On Thursday 7th February at 0945GMT/ 0445 ET the governor-elect of the Bank of England, current Bank of Canada Governor Mark Carney, will take questions from the UK’s Treasury Select Committee. The Committee has already said that it will ask Carney about monetary policy tools and if the existing framework for policy is the right one for the BOE, especially since the UK’s economic recovery has been so weak since the financial crisis. These are provocative questions, so will a Bank of England under the stewardship of Carney take the BOJ approach and pledge to do all it can to help boost economic growth?
What Carney has said so far?In a recent speech Carney said that developed world central banks have not maxed out what they can do to boost their economies. He has also said that it is possible for a central bank to target GDP rather than CPI to try and boost growth. This is a big shift from current BOE policy. Firstly, some current members of the BOE have expressed concern that QE (the current policy tool of choice at the Bank) may have run its course, secondly, the Bank still targets CPI. Since inflation is running at 2.7%, above the 2% target, the options for future stimulus under the current regime appear to be fairly limited.
What the market is looking for tomorrow:The market wants to see just how dovish Carney actually is. A dovish testimony may include Carney supporting GDP targeting at the BOE, since GDP was negative in Q4 2012 and the UK is on the edge of a triple-dip recession, this would make further policy stimulus more likely once Carney takes the reigns later this year. If he sounds a more cautious tone, especially around the high level of inflation, then we could see the market react by buying the pound and selling Gilts (pushing up Gilt yields).
We believe there is a chance the Governor-elect will be more neutral than the market expects. He may take the pragmatic route, saying that he will adjust policy according to the economic situation at the time. He may also elaborate on how the BOE could target GDP at the same time as keeping inflation under control. From a diplomatic perspective, we don’t think he will want to ruffle feathers at the BOE before he starts, and since the current Monetary Policy Committee targets inflation he may not want to suggest something completely new to politicians before he has had his first meeting as Governor. Added to that we think that Carney will want to avoid any talk of the level of the pound and its effect on the economy, especially as rhetoric around currency wars has been stepped up of late. Thus, we don’t expect any BOJ-esque comments from Carney at tomorrow’s meeting.
Potential market reactions:When Carney was announced as the next Governor of the BOE in November (he takes up the post in July) it was timed almost perfectly with the top in GBPUSD above 1.63. Since then the pound has fallen more than 5% on a broad-based basis. This decline has accelerated sharply since the start of this year. Partly this decline is down to the dismal economic data, but it could also be on the back of expectations of more monetary stimulus under Carney.

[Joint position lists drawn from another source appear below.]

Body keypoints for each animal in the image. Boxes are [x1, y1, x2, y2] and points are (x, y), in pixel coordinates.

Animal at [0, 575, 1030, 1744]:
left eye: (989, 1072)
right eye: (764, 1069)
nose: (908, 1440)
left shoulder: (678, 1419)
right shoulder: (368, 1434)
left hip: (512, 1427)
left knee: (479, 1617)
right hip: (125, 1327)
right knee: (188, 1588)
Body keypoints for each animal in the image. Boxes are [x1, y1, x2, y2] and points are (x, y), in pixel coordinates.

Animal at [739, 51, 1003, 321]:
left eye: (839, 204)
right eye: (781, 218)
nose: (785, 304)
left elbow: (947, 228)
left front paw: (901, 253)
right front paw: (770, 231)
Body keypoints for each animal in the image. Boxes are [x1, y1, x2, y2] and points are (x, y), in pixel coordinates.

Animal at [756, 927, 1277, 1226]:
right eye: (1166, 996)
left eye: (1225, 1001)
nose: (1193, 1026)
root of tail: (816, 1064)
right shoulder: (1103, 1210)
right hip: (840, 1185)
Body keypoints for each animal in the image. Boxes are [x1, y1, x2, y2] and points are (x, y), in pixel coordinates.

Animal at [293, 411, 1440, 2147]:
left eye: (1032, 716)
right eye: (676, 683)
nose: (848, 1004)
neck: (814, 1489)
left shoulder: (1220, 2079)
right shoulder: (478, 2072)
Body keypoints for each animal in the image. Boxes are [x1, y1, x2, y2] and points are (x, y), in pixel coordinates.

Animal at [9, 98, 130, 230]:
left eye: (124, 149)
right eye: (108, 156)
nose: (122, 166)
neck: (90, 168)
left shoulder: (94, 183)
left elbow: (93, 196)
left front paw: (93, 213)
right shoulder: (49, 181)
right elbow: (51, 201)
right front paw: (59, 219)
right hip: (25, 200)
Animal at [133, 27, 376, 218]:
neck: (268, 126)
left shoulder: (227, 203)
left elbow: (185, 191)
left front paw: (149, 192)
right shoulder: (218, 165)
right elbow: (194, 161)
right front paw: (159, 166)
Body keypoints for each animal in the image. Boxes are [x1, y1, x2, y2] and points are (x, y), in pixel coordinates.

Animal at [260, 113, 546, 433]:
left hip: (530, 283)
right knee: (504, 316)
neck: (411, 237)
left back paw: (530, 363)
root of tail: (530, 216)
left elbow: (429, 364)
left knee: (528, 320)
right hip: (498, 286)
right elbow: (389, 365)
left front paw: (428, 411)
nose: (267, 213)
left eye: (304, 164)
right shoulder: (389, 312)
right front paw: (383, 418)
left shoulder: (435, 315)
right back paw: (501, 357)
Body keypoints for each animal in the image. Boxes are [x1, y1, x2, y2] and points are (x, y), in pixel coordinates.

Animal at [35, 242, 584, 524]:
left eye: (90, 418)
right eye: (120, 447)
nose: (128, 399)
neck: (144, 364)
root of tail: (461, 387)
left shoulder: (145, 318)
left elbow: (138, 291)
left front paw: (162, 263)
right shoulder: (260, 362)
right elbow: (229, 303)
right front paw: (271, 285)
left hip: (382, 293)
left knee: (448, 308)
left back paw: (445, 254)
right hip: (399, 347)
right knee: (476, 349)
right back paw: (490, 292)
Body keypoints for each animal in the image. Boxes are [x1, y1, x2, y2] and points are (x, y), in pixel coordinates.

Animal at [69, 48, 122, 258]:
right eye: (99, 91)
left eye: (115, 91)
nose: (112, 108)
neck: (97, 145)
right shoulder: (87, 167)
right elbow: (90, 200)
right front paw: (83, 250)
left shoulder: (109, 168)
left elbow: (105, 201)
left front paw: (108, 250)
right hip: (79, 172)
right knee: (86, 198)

Gilt yields have risen as Eurozone sovereign fears have retreated. Usually expectations of future monetary policy stimulus prompt bond yields to fall; however, Gilts are sensitive to changes in levels of Eurozone sovereign risk, which has had a powerful effect on yields in recent months. However, the “Carney effect “ has been felt in inflation break even rates (inflation linked bonds – Gilts of a similar maturity).The 5-year break-even rate is at its highest level since 2011. This suggests that the markets are pricing in the possibility of liquidity-fuelled inflation during Carney’s tenure at the BOE.
In our view, the bigger risk for GBP tomorrow could be a neutral tone from Carney. While we expect him to comment on the dire growth rates, it will be interesting to see if he thinks the BOE can fix it. If he blames weak growth on external factors, we may see the pound stage a rebound after a hefty sell off since the start of Feb.
From a technical perspective GBPUSD is looking oversold on the daily chart. Added to that, earlier this week a bullish harami daily candle stick pattern emerged (a small green candle follows a long red candle), which suggests that we could see a short-term reversal ahead of 1.56. Near-term resistance levels include 1.5720 and then 1.5795 – a high from last week.